*** SELECTED EXCERPT

Why catalytic converters are being increasingly stolen


It is increasingly common for the catalytic converters on cars to be stolen. This is because the precious metal that forms a key element of the converters has become more expensive. That element is a rare one called rhodium which is, by weight, reportedly the most expensive element on the planet, beating out gold and silver and other precious metals. It is one of the rarest, just one part in a billion, compared with 5% for iron.

The converter on regular fuel vehicles is simple: a stainless steel shell surrounds a ceramic honeycomb monolith— that monolith is coated with three important precious metals: platinum, palladium, and rhodium. 

As the car’s exhaust passes through this honeycomb the metals heat up and act as catalysts: turning carbon monoxide into carbon dioxide, unburned hydrocarbons to H20 and C02, and nitrous oxides into nitrogen and Carbon-dioxide.  

Because these metals, and especially rhodium are so stable and durable they can perform this function over an extremely long lifetime of the car part—suffering very little loss in performance.

So why has the price of rhodium spiked, reaching a peak in March of this year? You guessed it, the pandemic.

******

» EXERCISE 1:
Copy the passage of the catalytic converter article that falls between "It is increasingly" and "palladium, and rhodium.", inclusive.
» EXERCISE 2:
Answer these questions using the catalytic converter article:
(a) Which element does the article say is reportedly the most expensive on the planet by weight?
(b) What is the honeycomb monolith inside the converter made of?
(c) What does the article name as the cause of the spike in rhodium's price?
» EXERCISE 3:
Continue the catalytic converter article, picking up right after its final sentence.

*** DATASET EXTRACT

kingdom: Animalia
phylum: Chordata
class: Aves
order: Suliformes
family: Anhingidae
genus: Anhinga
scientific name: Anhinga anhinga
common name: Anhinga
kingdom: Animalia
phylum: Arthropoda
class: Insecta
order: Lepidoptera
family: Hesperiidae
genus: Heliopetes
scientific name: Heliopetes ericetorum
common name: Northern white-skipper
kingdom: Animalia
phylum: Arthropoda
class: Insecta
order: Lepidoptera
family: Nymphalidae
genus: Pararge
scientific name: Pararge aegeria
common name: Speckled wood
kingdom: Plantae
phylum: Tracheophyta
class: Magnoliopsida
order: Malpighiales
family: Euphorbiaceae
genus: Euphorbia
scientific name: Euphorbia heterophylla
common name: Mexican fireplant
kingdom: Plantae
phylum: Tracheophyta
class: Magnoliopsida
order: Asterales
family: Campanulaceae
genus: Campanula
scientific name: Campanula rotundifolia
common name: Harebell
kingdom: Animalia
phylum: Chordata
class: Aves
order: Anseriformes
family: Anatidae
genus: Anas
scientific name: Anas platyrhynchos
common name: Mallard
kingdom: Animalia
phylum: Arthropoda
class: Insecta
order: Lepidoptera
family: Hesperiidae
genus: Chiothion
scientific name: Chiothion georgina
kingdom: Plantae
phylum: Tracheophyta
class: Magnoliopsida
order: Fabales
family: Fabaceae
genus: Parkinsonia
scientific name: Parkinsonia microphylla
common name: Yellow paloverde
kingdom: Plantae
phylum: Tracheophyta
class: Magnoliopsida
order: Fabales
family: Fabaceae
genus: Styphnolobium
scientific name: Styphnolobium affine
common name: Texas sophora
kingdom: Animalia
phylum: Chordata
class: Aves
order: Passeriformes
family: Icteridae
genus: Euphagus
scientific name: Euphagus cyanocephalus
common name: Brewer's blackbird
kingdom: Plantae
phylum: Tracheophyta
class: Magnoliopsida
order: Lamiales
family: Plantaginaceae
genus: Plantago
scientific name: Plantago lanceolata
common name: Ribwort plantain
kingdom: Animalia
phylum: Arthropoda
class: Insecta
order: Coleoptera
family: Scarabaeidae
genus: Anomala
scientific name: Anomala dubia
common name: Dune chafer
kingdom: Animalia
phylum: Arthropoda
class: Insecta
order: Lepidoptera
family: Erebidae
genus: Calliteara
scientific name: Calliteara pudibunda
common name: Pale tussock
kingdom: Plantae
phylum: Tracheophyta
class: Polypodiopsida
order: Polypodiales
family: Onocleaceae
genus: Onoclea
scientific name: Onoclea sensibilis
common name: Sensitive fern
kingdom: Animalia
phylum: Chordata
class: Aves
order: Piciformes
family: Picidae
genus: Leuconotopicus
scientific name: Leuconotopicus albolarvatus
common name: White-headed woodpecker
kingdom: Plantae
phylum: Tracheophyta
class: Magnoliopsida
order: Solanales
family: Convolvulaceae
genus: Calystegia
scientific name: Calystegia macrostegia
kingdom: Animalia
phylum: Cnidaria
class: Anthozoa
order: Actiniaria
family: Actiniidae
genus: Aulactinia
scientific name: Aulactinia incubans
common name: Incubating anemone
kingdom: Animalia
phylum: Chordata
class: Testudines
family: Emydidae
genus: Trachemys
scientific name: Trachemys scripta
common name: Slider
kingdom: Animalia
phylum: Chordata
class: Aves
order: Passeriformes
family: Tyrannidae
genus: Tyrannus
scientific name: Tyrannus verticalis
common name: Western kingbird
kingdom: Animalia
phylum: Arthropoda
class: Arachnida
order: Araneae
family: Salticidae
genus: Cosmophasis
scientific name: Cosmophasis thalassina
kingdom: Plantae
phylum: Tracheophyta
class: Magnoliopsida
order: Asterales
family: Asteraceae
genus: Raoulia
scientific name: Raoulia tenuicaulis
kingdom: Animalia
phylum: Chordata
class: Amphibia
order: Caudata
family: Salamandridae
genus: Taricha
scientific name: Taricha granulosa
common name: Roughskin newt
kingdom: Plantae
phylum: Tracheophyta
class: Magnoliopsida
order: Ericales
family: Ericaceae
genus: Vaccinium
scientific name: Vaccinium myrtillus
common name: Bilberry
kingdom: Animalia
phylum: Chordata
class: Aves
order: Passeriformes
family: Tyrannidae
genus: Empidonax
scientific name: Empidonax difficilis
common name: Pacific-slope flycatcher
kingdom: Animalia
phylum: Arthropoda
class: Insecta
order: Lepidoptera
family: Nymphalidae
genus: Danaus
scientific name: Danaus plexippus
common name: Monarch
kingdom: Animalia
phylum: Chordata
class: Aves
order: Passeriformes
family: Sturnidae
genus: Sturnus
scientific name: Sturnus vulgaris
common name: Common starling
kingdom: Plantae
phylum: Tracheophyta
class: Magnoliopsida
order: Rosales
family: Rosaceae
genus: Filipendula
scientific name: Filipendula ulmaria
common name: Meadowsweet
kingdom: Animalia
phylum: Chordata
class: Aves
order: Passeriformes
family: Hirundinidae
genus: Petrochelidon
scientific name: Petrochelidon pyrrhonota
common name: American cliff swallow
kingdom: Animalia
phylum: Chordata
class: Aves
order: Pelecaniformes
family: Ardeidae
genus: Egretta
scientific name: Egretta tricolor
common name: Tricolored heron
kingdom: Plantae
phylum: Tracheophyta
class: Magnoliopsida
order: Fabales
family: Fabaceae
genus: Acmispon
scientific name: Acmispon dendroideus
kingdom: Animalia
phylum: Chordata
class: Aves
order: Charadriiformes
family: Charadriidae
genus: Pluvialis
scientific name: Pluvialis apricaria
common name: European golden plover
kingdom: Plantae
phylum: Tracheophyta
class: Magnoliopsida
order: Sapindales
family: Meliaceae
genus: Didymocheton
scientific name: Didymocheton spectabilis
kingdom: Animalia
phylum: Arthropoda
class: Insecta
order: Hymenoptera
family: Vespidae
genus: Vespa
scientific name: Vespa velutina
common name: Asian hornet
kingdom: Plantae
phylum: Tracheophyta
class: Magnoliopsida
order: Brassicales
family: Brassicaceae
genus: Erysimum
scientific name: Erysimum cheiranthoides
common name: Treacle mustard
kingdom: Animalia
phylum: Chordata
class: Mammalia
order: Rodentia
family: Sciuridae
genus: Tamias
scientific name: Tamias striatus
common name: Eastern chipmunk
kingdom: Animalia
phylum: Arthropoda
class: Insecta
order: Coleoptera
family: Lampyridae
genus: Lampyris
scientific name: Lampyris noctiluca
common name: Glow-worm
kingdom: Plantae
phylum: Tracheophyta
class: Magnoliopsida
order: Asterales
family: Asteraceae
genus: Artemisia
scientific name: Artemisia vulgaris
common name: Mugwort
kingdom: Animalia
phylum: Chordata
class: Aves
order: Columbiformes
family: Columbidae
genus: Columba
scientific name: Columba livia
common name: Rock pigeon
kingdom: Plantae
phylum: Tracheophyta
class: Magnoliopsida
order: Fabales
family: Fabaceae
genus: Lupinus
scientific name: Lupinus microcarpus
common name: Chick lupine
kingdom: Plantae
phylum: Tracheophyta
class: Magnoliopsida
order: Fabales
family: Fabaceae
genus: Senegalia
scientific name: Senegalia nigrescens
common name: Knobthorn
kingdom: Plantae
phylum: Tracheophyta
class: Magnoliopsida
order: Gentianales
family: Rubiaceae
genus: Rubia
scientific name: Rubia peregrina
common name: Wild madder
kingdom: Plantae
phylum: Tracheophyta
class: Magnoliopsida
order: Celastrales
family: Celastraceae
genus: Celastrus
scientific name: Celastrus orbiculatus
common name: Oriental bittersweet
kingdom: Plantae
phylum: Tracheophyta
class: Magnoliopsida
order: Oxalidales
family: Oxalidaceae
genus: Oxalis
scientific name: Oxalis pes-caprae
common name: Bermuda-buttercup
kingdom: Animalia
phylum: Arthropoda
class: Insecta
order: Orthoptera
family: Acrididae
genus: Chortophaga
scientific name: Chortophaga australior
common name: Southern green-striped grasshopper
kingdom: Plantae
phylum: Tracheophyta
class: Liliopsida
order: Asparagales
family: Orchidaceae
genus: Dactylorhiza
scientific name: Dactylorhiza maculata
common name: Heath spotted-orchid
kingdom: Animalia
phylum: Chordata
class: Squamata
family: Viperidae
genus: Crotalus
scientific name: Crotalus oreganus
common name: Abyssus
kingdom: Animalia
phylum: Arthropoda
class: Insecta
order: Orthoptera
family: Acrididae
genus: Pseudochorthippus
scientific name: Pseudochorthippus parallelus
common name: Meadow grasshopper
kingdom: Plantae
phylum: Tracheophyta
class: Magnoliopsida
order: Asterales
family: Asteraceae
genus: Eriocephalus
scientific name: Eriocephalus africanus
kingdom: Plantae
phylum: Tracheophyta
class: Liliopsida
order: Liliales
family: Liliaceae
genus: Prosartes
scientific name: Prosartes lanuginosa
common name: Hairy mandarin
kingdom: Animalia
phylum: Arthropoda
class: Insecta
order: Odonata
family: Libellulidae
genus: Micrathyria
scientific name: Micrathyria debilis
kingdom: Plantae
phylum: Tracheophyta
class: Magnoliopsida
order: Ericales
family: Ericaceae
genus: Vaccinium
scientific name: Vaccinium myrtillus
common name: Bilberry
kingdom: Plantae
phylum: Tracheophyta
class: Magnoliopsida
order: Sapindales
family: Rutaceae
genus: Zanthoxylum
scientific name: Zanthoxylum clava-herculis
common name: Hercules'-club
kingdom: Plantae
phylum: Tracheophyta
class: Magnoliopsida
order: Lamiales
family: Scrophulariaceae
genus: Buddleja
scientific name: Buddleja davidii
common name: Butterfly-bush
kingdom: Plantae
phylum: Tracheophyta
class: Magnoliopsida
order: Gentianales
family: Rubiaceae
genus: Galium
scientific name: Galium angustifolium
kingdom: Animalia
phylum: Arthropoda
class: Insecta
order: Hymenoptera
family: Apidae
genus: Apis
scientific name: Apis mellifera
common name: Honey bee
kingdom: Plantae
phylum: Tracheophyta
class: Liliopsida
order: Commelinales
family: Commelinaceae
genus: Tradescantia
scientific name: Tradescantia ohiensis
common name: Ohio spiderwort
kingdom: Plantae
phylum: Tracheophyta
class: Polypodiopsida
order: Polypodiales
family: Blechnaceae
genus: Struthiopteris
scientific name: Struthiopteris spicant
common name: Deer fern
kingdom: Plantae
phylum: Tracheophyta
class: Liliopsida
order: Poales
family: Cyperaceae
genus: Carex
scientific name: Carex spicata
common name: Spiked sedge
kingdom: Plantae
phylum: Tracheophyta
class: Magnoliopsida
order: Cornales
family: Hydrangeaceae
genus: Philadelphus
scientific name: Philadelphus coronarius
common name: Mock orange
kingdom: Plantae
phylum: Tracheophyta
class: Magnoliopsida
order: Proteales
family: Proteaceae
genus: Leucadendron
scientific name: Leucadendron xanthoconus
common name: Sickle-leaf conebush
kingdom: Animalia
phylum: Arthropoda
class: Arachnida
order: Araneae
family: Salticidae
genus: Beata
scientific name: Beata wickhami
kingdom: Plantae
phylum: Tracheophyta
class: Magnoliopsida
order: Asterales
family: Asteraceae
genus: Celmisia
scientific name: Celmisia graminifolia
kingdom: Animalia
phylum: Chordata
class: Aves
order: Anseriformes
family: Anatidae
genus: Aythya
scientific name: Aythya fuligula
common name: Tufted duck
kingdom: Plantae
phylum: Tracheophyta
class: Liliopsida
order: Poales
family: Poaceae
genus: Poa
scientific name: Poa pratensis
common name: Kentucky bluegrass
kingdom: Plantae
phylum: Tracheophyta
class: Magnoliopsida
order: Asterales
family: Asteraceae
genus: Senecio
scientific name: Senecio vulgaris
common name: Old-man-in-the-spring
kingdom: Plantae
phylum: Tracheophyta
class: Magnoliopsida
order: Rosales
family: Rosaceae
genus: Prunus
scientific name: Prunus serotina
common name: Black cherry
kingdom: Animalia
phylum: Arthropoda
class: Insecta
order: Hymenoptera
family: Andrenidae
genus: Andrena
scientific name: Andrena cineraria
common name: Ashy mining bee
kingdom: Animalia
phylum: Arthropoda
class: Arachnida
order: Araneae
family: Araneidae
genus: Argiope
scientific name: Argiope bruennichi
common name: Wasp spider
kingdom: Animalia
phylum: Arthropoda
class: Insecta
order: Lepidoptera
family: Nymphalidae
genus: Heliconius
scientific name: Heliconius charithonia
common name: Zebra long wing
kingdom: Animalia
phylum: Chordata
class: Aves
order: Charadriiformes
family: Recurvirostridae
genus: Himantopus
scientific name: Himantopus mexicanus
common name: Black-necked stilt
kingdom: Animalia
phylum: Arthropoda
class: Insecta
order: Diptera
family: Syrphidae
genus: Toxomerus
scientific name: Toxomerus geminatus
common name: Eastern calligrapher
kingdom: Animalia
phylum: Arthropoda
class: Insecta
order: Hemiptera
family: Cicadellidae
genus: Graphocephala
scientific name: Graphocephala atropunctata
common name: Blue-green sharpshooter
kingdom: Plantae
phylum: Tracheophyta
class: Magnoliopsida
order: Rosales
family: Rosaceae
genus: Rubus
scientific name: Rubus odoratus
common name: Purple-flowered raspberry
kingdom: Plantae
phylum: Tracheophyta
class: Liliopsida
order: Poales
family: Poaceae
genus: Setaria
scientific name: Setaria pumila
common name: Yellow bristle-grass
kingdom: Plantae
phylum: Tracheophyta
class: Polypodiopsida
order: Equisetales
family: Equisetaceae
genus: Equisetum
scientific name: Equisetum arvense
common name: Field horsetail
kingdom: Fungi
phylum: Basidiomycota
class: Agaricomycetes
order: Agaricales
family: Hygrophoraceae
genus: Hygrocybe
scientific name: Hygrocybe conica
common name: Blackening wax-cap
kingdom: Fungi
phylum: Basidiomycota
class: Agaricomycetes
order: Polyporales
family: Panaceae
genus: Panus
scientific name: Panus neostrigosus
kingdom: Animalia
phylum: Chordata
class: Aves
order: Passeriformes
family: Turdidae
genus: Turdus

******

» TASK RESPONSE 1:
It is increasingly common for the catalytic converters on cars to be stolen. This is because the precious metal that forms a key element of the converters has become more expensive. That element is a rare one called rhodium which is, by weight, reportedly the most expensive element on the planet, beating out gold and silver and other precious metals. It is one of the rarest, just one part in a billion, compared with 5% for iron.

The converter on regular fuel vehicles is simple: a stainless steel shell surrounds a ceramic honeycomb monolith— that monolith is coated with three important precious metals: platinum, palladium, and rhodium.

» TASK RESPONSE 2:
(a) Rhodium
(b) Ceramic
(c) The pandemic

» TASK RESPONSE 3:
Closed mines and refineries created a huge deficit in rhodium, palladium, and platinum supply even as demand was increasing around the world

And if car manufacturers can’t buy these metals from mines—they’ll get it somewhere else: recycling.

Recycled platinum group metals account for a large portion of the precious group metals used by American car manufacturers, which means it’s big business.  That business translates to opportunity on the street:

They’re no longer crimes that are violence, they’re no longer crimes against persons which pulls them from the violent crime status to a property crime. Resources can’t be put to the property crimes like they’re being given attention to the violent crimes. And without specific markings on the catalytic converters themselves there’s no way to determine if Cat 1 vs Cat 2 came off of your car or someone else’s car.

Hybrid cars apparently run at lower temperatures and thus use more rhodium, making them a prime target. At one time, the Toyota Prius was targeted because apparently its converters were easy to remove. But more recently the high prices have made it worthwhile for thieves to target other cars as well.

Comments

  1. says

    That’s kind of a weird car-part to steal…”I gotta steal a catalytic converter ‘cuz I want my car to smell like farts whenever it’s running too!”

  2. naturalistguy says

    It isn’t just property crimes that are increasing, as carjackings across the U.S. have doubled in the past year. Why? Because it’s gotten harder to steal unoccupied cars due to improved anti-theft technology, and the fact that as the prices of used cars have soared it’s created a demand for used car parts that are removed from carjacked cars and sold on the parts black market, including catalytic converters.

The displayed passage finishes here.